What to do
Output each line from the one that contains "ring dip: (295, 271)" to the final line of the data below, exactly, and include nothing else.

Entries provided

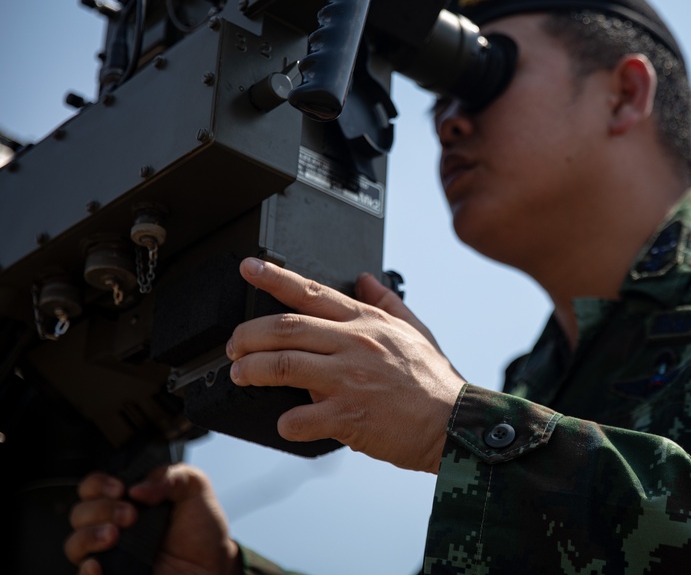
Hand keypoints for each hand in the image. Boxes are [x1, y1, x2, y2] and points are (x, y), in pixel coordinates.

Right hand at [64, 464, 239, 574]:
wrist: (214, 566)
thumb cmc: (201, 530)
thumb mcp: (194, 489)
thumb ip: (169, 476)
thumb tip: (137, 487)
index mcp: (127, 500)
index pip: (94, 487)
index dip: (99, 484)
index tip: (120, 488)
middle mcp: (113, 526)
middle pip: (79, 513)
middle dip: (101, 509)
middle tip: (130, 515)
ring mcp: (110, 554)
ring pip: (75, 544)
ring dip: (89, 535)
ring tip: (115, 535)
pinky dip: (86, 570)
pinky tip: (97, 564)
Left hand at [227, 259, 465, 473]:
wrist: (455, 423)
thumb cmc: (435, 382)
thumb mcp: (416, 330)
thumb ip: (387, 303)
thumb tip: (365, 278)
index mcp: (367, 323)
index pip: (312, 292)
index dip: (274, 278)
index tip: (248, 268)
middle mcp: (355, 345)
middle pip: (284, 329)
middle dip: (247, 335)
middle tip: (234, 346)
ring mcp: (349, 380)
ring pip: (283, 366)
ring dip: (252, 370)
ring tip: (240, 375)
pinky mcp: (348, 416)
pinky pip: (300, 418)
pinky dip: (286, 422)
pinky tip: (285, 424)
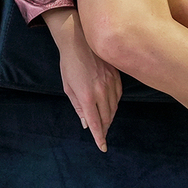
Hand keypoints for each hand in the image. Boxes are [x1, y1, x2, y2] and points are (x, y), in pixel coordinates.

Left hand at [42, 7, 122, 151]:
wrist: (78, 40)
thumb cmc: (69, 64)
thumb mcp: (68, 87)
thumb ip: (78, 107)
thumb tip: (86, 124)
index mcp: (87, 96)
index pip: (96, 123)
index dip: (100, 137)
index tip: (103, 147)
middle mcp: (101, 91)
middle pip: (107, 117)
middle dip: (104, 128)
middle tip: (102, 134)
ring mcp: (111, 82)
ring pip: (115, 107)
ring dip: (110, 117)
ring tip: (105, 122)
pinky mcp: (117, 75)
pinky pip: (119, 95)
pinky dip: (115, 104)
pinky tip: (111, 106)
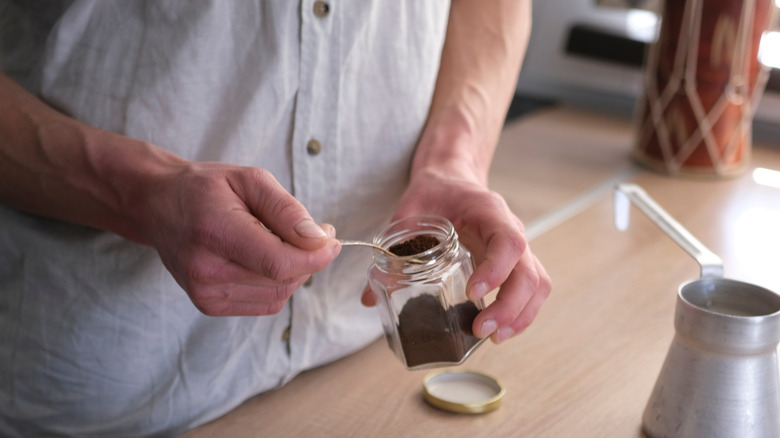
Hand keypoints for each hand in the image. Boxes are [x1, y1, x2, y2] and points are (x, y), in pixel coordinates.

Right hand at [135, 161, 340, 315]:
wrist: (158, 206)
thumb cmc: (205, 188)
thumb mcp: (250, 180)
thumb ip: (287, 209)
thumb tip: (319, 238)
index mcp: (215, 233)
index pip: (279, 263)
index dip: (315, 257)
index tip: (331, 239)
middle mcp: (206, 270)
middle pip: (283, 280)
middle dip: (308, 258)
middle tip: (314, 232)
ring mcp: (205, 293)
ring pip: (278, 295)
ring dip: (295, 271)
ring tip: (284, 241)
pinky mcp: (209, 305)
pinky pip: (265, 302)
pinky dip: (278, 283)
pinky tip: (267, 258)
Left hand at [361, 166, 550, 342]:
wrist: (451, 182)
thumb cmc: (434, 196)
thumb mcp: (408, 214)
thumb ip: (392, 250)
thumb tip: (369, 297)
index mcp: (489, 211)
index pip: (507, 240)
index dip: (495, 269)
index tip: (472, 291)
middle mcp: (510, 230)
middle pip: (529, 272)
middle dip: (509, 306)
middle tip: (481, 329)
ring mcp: (517, 249)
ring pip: (537, 284)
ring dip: (519, 316)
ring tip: (493, 338)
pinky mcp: (515, 265)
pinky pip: (532, 291)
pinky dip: (520, 315)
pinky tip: (499, 332)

Answer
ring dip: (295, 271)
ring tip: (284, 241)
pinky mcp: (209, 305)
pinky pip: (265, 302)
pinky dip: (278, 283)
pinky tip: (267, 258)
Left hand at [361, 166, 550, 342]:
wrist: (451, 182)
thumb cmc: (434, 196)
thumb mcp: (408, 214)
thumb ip: (392, 250)
thumb tip: (369, 297)
index mcp: (489, 211)
index pip: (507, 240)
index dip: (495, 269)
index tip: (472, 291)
middle mcp: (510, 230)
middle pip: (529, 272)
middle dip: (509, 306)
middle tip: (481, 329)
ring mcp: (517, 249)
ring pip: (537, 284)
ring dip: (519, 316)
ring tip: (493, 338)
pinky mcp: (515, 265)
pinky pip: (532, 291)
pinky dip: (520, 315)
pinky tip: (499, 332)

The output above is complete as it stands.